**Provided passage:**
————————

- Directed by: Soi Cheang
- Written by: Szeto Kam-Yuen Matt Chow Melvin Li
- Produced by: Sam Leong Shin Yoneyama
- Starring: Edison Chen Sam Lee Cheung Siu-fai Wayne Lai Lam Suet
- Cinematography: Edmund Fung
- Edited by: Angie Lam
- Music by: Ben Cheung Chung Chi-wing
- Production companies: Art Port Same Way Production
- Release date: 17 August 2006;
- Country: Hong Kong
- Languages: Cantonese Khmer

= Dog Bite Dog =

2006 Hong Kong film by Soi Cheang

 Dog Bite Dog (狗咬狗) is a 2006 Hong Kong action crime thriller film directed by Soi Cheang and starring Edison Chen as a brutal Cambodian assassin, desperately trying to evade the police, led by Sam Lee, after completing an assignment in Hong Kong. The film was released in Hong Kong cinemas on 17 August 2006.

==Plot==
A young Cambodian man who has been trained to fight for money in his country is hired to kill someone in Hong Kong. He performs the hit and then flees from Hong Kong police, who are wrestling with internal problems of a model cop and his son, who is also on the force and who was told by his dad not to become a police officer. The father goes into a coma after being shot, and internal affairs suspects him of dealing drugs on the side.

The assassin then befriends a young girl who is raped and abused by her father. They both plan to get back on a ship to Cambodia but have to get past Hong Kong police, who do everything they can to catch him.

==Reception==
G4s Asian Underground named Dog Bite Dog a bitter sweet action drama that touched on many emotional levels, but it is not for everyone.

————————

(Dataset records)
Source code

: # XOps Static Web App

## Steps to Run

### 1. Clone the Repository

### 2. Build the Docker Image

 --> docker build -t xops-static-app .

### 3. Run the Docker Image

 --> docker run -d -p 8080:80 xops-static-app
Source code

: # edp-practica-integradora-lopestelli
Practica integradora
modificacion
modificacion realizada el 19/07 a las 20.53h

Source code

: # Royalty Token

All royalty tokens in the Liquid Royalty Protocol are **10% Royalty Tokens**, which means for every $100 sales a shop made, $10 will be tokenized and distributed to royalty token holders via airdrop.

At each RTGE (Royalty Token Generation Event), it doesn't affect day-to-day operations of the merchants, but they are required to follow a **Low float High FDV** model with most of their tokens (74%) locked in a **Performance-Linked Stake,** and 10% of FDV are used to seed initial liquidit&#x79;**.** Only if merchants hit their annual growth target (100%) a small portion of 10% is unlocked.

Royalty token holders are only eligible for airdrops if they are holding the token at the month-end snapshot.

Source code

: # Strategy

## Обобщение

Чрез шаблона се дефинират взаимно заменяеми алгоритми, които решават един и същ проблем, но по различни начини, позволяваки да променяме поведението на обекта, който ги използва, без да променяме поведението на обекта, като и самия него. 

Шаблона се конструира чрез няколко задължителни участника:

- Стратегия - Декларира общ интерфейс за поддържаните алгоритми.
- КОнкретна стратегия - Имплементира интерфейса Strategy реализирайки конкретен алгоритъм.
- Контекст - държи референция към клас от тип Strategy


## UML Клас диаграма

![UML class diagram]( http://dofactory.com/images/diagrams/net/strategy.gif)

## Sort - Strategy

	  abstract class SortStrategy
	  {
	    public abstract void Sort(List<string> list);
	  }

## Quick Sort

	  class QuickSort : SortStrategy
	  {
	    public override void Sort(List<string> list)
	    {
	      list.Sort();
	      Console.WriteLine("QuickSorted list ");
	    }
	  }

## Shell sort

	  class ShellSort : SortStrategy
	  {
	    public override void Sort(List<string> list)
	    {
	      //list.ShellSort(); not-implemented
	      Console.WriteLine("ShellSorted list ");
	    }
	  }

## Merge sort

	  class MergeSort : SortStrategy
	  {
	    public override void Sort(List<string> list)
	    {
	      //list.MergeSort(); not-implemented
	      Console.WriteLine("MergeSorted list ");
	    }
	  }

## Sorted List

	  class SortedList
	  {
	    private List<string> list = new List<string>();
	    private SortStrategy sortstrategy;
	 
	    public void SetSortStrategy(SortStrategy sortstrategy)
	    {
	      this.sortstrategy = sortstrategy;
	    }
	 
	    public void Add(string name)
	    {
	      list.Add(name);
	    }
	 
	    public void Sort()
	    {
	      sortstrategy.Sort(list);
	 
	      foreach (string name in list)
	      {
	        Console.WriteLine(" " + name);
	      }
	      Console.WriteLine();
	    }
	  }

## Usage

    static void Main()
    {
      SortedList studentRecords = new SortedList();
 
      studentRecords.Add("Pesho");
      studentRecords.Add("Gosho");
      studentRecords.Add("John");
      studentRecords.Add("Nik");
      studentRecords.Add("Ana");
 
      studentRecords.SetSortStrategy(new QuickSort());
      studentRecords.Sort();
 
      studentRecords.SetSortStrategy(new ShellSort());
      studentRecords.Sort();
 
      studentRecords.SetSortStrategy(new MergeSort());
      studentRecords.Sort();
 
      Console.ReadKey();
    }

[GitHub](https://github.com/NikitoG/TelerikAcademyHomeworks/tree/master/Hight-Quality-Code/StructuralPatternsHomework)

————————

**Work to complete:** Rewrite the Dog Bite Dog article from "The assassin then" to "not for everyone.", substituting "boat" for "ship".

**Task result:**
The assassin then befriends a young girl who is raped and abused by her father. They both plan to get back on a boat to Cambodia but have to get past Hong Kong police, who do everything they can to catch him.

==Reception==
G4s Asian Underground named Dog Bite Dog a bitter sweet action drama that touched on many emotional levels, but it is not for everyone.